Segundo Parreira, as pequenas empresas que quiserem sobreviver ao racionamento terão de fazer adaptações. Elas podem instalar sistemas para captar água das chuvas ou reaproveitar a água já utilizada para atividades como lavar o chão (reúso).
Em São Paulo, muitas pequenas empresas também estão investindo na compra de caixas d’água adicionais. A gerente de outra lavanderia, no bairro paulistano de Vila Beatriz, comprou três para tentar sobreviver a um possível racionamento. “E ainda assim não sabemos se será suficiente”, diz ela.
O dono de um estacionamento que oferecia lavagem de carros na região diz que chegou a estudar a adoção de um serviço de “lavagem a seco”, mas concluiu que a compra do equipamento não valeria a pena diante da demanda mais baixa.
“Tem sujeira que você não consegue tirar com a lavagem a seco, mas não dava para continuar com a lavagem normal. Há dias em que só tenho água até as 10 da manhã”, afirma.
Custos
Às vezes, as adaptações são pequenas.
Em bares e restaurantes paulistas, por exemplo, já é comum receber bebidas em copos de plástico – medida que permite aos estabelecimentos reduzir o volume de água usado para lavar a louça.
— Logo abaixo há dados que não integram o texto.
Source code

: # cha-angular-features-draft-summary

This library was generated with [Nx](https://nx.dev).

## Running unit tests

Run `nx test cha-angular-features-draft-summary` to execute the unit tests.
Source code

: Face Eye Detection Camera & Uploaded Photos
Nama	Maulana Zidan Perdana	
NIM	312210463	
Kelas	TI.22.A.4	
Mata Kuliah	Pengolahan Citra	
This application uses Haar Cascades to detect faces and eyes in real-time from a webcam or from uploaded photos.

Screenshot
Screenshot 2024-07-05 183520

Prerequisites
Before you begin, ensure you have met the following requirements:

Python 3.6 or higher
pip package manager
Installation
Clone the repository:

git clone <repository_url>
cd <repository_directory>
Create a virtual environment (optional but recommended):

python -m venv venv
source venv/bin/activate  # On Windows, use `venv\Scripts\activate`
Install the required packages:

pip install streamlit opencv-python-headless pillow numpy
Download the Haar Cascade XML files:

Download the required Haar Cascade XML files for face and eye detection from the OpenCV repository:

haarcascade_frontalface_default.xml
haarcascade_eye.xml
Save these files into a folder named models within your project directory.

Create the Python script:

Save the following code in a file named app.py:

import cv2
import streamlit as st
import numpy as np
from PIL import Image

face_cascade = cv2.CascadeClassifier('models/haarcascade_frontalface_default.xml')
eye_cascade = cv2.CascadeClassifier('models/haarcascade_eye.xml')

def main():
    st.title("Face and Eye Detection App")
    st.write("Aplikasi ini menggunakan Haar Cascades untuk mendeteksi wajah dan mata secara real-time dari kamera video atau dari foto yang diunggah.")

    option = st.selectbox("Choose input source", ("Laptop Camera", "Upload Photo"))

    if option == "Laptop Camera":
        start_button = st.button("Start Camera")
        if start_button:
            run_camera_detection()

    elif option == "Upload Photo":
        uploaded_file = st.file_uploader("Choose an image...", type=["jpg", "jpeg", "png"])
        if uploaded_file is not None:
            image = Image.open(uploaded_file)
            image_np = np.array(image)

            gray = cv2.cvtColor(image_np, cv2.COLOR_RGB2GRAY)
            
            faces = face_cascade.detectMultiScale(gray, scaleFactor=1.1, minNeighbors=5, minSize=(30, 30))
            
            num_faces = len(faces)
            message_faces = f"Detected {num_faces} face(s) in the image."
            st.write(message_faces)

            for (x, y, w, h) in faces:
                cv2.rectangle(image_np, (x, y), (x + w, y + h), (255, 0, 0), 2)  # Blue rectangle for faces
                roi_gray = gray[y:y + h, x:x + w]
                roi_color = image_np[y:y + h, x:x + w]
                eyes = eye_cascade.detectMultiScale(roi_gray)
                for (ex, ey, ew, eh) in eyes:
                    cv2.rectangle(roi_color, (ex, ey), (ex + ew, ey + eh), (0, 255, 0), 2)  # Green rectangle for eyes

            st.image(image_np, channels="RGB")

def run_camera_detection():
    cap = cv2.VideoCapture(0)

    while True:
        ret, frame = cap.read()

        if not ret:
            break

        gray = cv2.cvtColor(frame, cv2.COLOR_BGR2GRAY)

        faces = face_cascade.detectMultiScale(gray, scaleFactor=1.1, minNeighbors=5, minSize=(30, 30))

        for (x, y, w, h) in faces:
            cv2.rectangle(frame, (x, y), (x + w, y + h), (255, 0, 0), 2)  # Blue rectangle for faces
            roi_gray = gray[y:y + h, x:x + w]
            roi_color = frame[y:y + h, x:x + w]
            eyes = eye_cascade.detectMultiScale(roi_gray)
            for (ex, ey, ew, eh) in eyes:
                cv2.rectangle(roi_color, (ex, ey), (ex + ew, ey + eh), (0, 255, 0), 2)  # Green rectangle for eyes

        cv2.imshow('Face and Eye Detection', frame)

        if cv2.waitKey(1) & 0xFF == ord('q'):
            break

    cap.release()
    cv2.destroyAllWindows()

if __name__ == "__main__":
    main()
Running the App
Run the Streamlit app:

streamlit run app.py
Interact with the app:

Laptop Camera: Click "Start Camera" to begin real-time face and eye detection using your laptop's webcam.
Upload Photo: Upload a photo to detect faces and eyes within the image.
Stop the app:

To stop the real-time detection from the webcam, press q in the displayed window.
Outras exigem mais investimentos.
De acordo com Parreira, painéis solares e geradores podem ser uma solução para a falta de eletricidade – outra ameaça que tem crescido com a seca, já que algo entre 60% e 70% da energia consumida no Brasil provém de fontes hídricas.
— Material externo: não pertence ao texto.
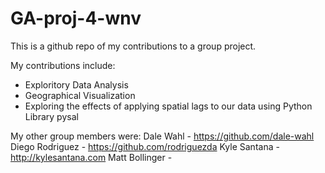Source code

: # GA-proj-4-wnv
This is a github repo of my contributions to a group project.

My contributions include:
- Exploritory Data Analysis
- Geographical Visualization
- Exploring the effects of applying spatial lags to our data using Python Library pysal

My other group members were:
Dale Wahl - https://github.com/dale-wahl
Diego Rodriguez - https://github.com/rodriguezda
Kyle Santana - http://kylesantana.com
Matt Bollinger -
“Mas a questão é que, para uma pequena empresa, que em geral tem margens de lucro mais baixas, às vezes o custo de se fazer essas adaptações combinado com o custo de uma conta de energia mais cara pode tornar o negócio inviável”, diz o consultor.
Segundo Alessandra Ribeiro, da Consultoria Tendências, a expectativa é que os brasileiros tenham de arcar com uma conta de luz em média 46% mais elevada este ano.
“As termelétrica estão sendo acionadas em função dos baixos níveis dos reservatórios de água – e o custo dessa energia é bem maior”, diz.
Ribeiro explica que é difícil estimar o efeito que a falta d’água pode ter sobre o PIB (Produto Interno Bruto) em função da ausência de um levantamento detalhado sobre a dependência dos diferentes segmentos do setor de serviços desse recurso.
“Temos uma ideia de quanto cada indústria usa de água, mas no caso dos serviços é mais complicado. Além disso, para o racionamento de eletricidade, já temos uma base de comparação, que é 2001 (quando o governo ordenou que os consumidores reduzissem seu uso de energia de 20%), enquanto que a ameaça de um racionamento de água nessas proporções é algo inédito”.
Segundo a Tendências, um corte de 10% no consumo de energia este ano teria um efeito de 0,8 ponto sobre o PIB. Nos cálculos do Itaú, um racionamento conjunto de água e energia elétrica teria um efeito negativo de -0,6 ponto percentual.
“Diante de todas essas dificuldades, é urgente algum tipo de medida para ajudar as pequenas empresas a se adaptarem a nova realidade de crise hídrica e incerteza energética – como incentivos fiscais para a compra de painéis solares e sistemas para captação da água da chuva”, opina Parreira.